__EXERCISE REQUIREMENTS__.
For each line below that includes the word "DWIDTH", make a copy.

---

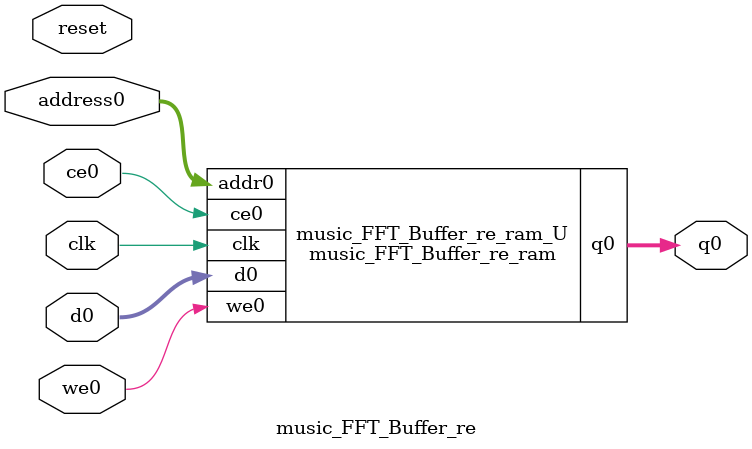
<source format=v>
`timescale 1 ns / 1 ps
module music_FFT_Buffer_re_ram (addr0, ce0, d0, we0, q0,  clk);

parameter DWIDTH = 32;
parameter AWIDTH = 10;
parameter MEM_SIZE = 1024;

input[AWIDTH-1:0] addr0;
input ce0;
input[DWIDTH-1:0] d0;
input we0;
output reg[DWIDTH-1:0] q0;
input clk;

(* ram_style = "block" *)reg [DWIDTH-1:0] ram[0:MEM_SIZE-1];




always @(posedge clk)  
begin 
    if (ce0) 
    begin
        if (we0) 
        begin 
            ram[addr0] <= d0; 
        end 
        q0 <= ram[addr0];
    end
end


endmodule

`timescale 1 ns / 1 ps
module music_FFT_Buffer_re(
    reset,
    clk,
    address0,
    ce0,
    we0,
    d0,
    q0);

parameter DataWidth = 32'd32;
parameter AddressRange = 32'd1024;
parameter AddressWidth = 32'd10;
input reset;
input clk;
input[AddressWidth - 1:0] address0;
input ce0;
input we0;
input[DataWidth - 1:0] d0;
output[DataWidth - 1:0] q0;



music_FFT_Buffer_re_ram music_FFT_Buffer_re_ram_U(
    .clk( clk ),
    .addr0( address0 ),
    .ce0( ce0 ),
    .we0( we0 ),
    .d0( d0 ),
    .q0( q0 ));

endmodule


</source>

---

__EXERCISE SOLUTION__.
parameter DWIDTH = 32;
input[DWIDTH-1:0] d0;
output reg[DWIDTH-1:0] q0;
(* ram_style = "block" *)reg [DWIDTH-1:0] ram[0:MEM_SIZE-1];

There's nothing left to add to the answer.